» Exercise instructions
Where a line of the records contains the word "Bellinzona", show that line.

» Information supplied
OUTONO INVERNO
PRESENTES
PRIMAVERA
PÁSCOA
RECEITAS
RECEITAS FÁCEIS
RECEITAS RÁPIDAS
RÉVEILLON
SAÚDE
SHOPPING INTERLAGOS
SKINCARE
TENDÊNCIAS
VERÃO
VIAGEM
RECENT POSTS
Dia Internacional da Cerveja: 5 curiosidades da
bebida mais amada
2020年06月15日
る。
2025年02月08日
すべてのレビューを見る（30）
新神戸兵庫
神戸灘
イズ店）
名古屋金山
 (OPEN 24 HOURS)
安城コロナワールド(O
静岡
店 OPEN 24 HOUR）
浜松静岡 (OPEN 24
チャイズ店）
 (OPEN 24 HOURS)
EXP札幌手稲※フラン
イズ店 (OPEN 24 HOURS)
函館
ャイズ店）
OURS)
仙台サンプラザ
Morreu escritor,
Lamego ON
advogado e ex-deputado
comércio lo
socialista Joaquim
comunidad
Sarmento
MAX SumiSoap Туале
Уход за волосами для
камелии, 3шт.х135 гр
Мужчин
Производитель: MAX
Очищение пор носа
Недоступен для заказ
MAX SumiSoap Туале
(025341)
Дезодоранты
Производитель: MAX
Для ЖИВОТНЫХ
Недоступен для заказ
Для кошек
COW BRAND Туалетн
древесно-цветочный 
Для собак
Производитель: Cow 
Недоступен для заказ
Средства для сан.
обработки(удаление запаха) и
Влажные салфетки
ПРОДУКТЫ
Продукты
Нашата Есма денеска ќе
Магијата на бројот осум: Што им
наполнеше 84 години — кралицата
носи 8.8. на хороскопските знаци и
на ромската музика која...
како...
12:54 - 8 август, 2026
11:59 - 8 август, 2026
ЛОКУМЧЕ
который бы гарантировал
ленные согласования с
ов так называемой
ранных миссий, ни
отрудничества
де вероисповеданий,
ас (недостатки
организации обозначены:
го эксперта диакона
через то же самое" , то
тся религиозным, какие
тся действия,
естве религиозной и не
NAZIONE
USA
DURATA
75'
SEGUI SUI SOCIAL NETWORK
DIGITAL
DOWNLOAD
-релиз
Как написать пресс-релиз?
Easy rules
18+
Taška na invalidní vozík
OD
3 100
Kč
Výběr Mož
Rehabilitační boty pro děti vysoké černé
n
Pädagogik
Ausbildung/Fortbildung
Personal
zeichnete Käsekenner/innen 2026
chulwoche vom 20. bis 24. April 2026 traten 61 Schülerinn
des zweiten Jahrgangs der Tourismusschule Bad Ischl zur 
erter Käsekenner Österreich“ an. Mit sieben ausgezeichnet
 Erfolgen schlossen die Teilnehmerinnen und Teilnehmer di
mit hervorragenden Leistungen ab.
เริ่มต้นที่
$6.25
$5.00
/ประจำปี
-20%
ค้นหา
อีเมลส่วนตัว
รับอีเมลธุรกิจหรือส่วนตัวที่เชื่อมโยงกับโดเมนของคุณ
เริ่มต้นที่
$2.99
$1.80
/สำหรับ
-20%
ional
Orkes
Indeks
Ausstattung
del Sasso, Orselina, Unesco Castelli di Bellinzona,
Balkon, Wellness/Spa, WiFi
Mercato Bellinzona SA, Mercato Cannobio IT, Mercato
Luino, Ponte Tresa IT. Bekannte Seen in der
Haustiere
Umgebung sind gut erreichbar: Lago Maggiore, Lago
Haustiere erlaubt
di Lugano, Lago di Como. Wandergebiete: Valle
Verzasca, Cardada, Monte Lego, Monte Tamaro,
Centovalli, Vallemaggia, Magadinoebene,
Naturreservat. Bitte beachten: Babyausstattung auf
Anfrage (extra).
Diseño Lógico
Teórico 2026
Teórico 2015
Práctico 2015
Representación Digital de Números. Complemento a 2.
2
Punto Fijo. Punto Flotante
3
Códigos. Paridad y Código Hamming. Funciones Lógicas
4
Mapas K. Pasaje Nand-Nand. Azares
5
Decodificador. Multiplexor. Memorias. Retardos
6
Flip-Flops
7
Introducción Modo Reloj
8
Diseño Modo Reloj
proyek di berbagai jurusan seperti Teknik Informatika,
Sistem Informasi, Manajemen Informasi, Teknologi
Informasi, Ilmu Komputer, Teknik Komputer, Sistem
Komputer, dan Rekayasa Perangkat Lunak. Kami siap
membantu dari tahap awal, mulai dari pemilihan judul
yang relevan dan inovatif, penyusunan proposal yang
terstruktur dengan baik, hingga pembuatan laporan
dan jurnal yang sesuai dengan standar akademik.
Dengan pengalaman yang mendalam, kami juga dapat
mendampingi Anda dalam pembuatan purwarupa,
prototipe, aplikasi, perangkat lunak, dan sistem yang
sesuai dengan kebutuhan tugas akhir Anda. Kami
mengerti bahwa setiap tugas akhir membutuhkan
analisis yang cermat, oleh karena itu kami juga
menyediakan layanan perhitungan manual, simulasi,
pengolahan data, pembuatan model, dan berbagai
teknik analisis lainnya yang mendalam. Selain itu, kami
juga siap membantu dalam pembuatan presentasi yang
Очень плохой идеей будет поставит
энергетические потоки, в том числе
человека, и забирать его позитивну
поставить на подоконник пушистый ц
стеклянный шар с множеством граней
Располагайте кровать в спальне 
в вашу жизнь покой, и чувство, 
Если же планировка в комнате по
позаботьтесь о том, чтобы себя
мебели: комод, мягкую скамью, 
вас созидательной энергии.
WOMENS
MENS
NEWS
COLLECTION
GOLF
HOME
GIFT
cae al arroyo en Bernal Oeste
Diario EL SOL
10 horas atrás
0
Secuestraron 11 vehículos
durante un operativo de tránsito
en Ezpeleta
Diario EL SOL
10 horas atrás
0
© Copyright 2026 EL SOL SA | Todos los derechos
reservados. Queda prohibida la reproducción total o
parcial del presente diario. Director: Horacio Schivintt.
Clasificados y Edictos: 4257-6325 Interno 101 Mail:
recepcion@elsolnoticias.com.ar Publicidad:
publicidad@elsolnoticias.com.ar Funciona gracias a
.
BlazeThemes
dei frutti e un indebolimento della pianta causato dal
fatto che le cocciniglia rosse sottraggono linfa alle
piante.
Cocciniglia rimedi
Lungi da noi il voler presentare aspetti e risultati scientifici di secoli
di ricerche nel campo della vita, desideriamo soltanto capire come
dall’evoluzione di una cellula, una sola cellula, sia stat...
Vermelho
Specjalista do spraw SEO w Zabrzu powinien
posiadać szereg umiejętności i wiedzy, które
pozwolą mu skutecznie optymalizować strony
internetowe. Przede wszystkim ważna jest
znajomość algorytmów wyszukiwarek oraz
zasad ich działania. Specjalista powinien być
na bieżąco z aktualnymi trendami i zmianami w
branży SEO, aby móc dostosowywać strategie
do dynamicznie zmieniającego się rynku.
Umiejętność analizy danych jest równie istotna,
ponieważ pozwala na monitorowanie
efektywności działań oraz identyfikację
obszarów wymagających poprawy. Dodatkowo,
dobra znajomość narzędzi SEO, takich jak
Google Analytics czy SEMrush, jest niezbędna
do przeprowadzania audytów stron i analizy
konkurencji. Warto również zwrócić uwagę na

» Answer area
del Sasso, Orselina, Unesco Castelli di Bellinzona,
Mercato Bellinzona SA, Mercato Cannobio IT, Mercato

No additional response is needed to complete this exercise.